Neuropsychology of Memory

Neuropsychology of Memory

Neuropsychology of Memory

Synopsis

This important reference and text brings together leading neuroscientists to describe approaches to the study of memory. Among major approaches covered are lesions; electrophysiology; single-unit recording; pharmacology; and molecular genetics. Chapters are organized into three sections, presenting state-of-the-art studies of memory in humans, nonhuman primates, and rodents and birds. Each chapter explicates the theoretical and methodological underpinnings of the authors' research program, reviews the latest empirical findings, and identifies salient directions for future investigation. Included are more than 50 illustrations.

New to This Edition:

• Extensively rewritten to reflect a decade's worth of major advances in the field.

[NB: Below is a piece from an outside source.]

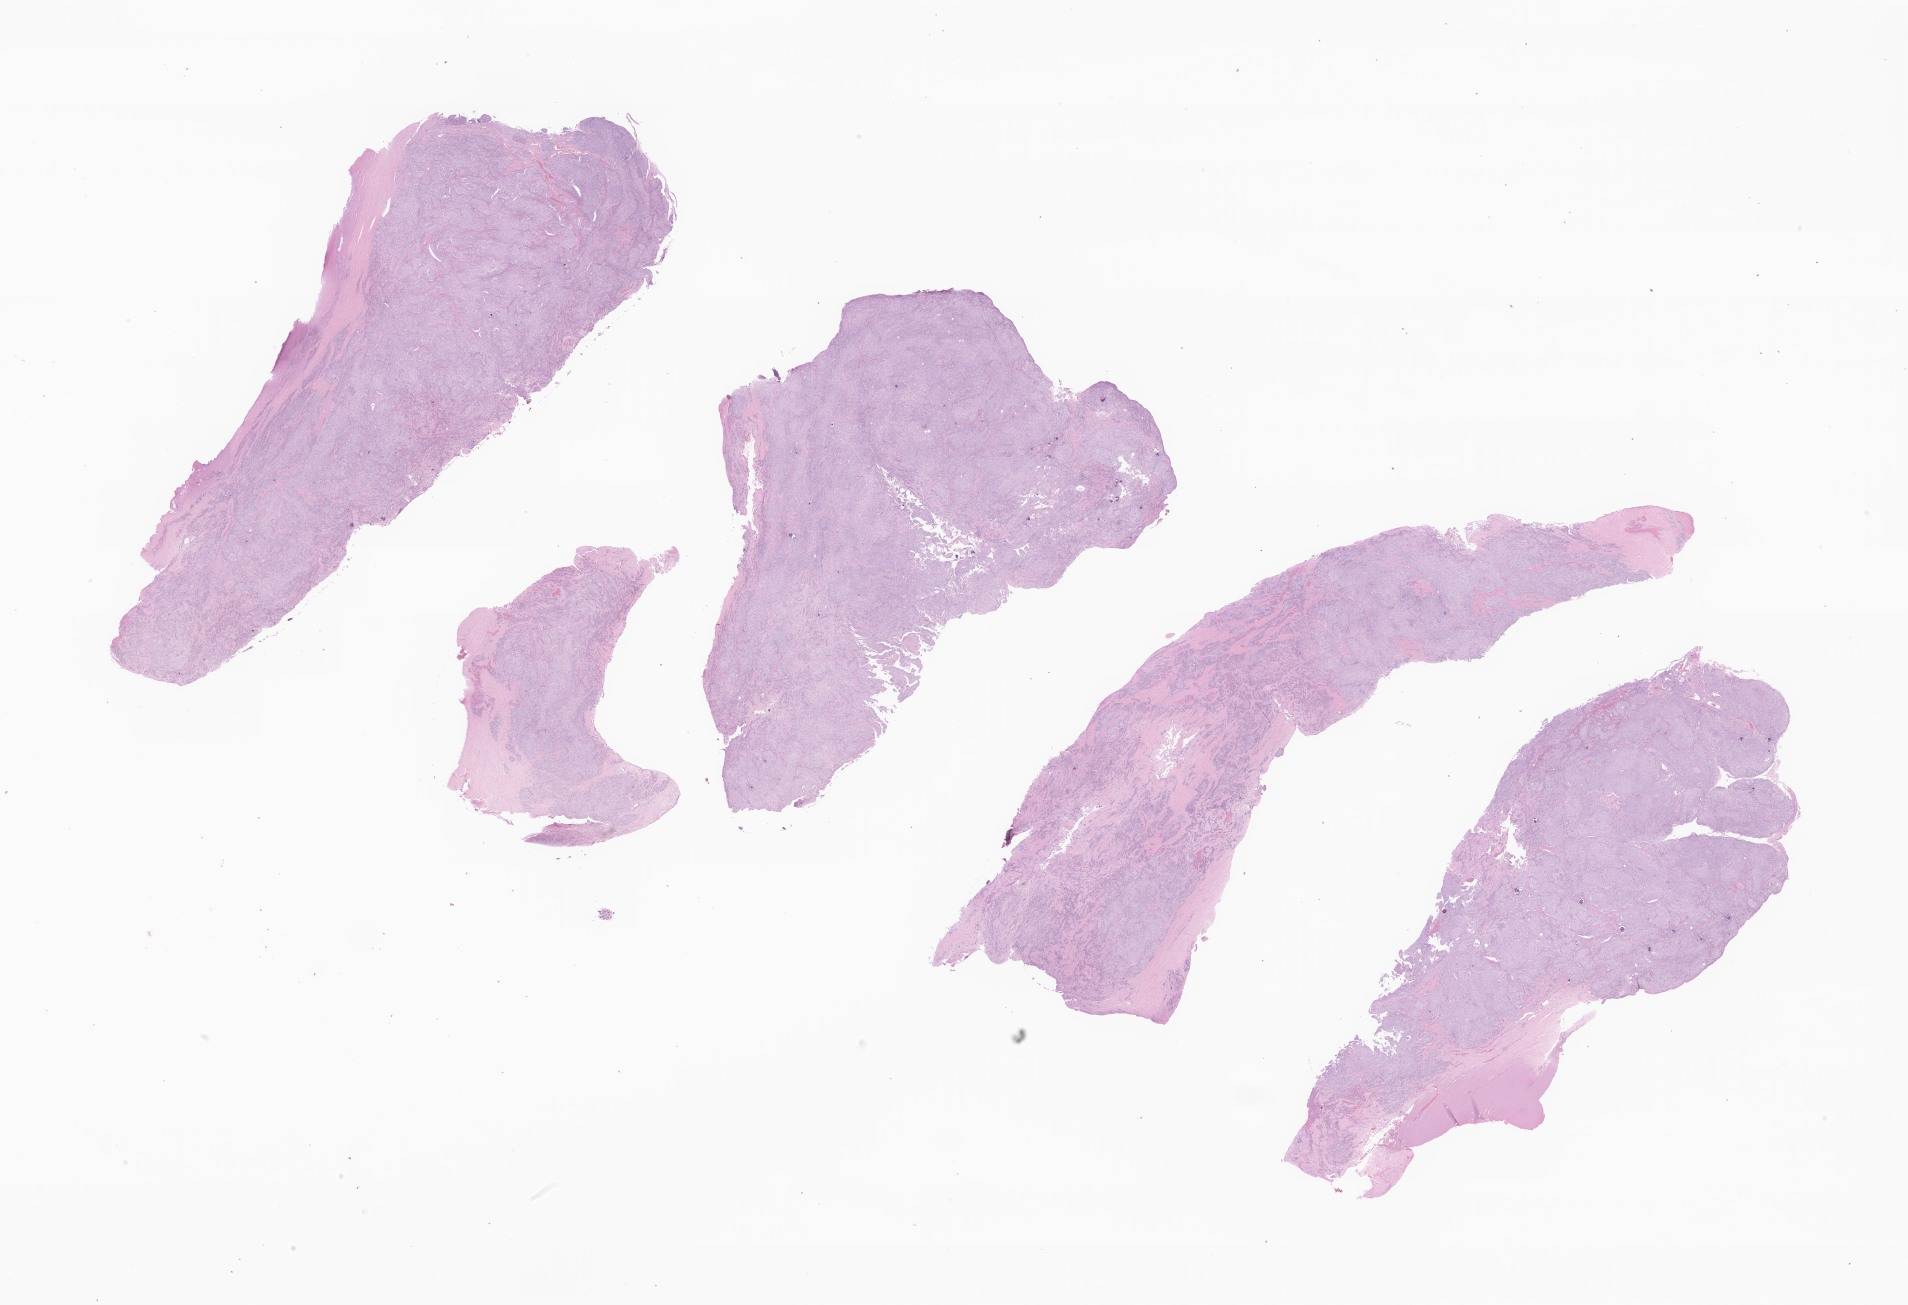
Hematoxylin and eosin (H&E) whole-slide image of tumor tissue from the spinal meninges, whole scanned area (about 32.2 x 22.0 mm) shown as a low-resolution overview. Formalin-fixed paraffin-embedded section. Female patient, age 235 months (19 years 7 months).
Recorded diagnosis: Meningioma, NOS.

• Reflects the emergence of neuroimaging as one of the most active areas of research.

 

Excerpt

Neuropsychology of Memory was published originally in 1984, with a second edition in 1992. The inspiration for these books came from the late Nelson Butters, who in the early 1980s invited Larry Squire to join him in this venture. The volumes have been popular, and have frequently been used as teaching texts. Nelson, we think, would have liked the idea of carrying this project forward, as he was quite proud of the first two editions. His friend and colleague Daniel Schacter has joined the venture, and the third edition was planned in the same spirit as the first two. Thus, we have again invited scientists to describe in brief chapters their current approaches to the study of memory and to summarize what they have learned. We have tried to include a broad spectrum of contemporary work on the neuropsychology of memory, as there have been enormous changes in the shape of the discipline since the appearance of the second edition. In this edition, for example, many chapters report findings using neuroimaging techniques (positron emission tomography [PET] and functional magnetic resonance imaging [fMRI]). In 1992, PET was just being applied to the study of memory for the first time, and fMRI was not yet available. Furthermore, in this edition one can find studies of memory with genetically modified mice, using techniques that first became available in the 1990s. We have organized the volume into three parts: “Studies of Normal and Abnormal Memory in Humans,” “Studies of Memory in Nonhuman Primates,” and “Studies of Memory in Rodents and Birds.” Each part is prefaced by an introductory comment, and the chapters within each section have been ordered to provide additional structure. We hope that readers find the result both useful and interesting, and that comparisons to the first two editions will provide an indication of how the discipline has progressed.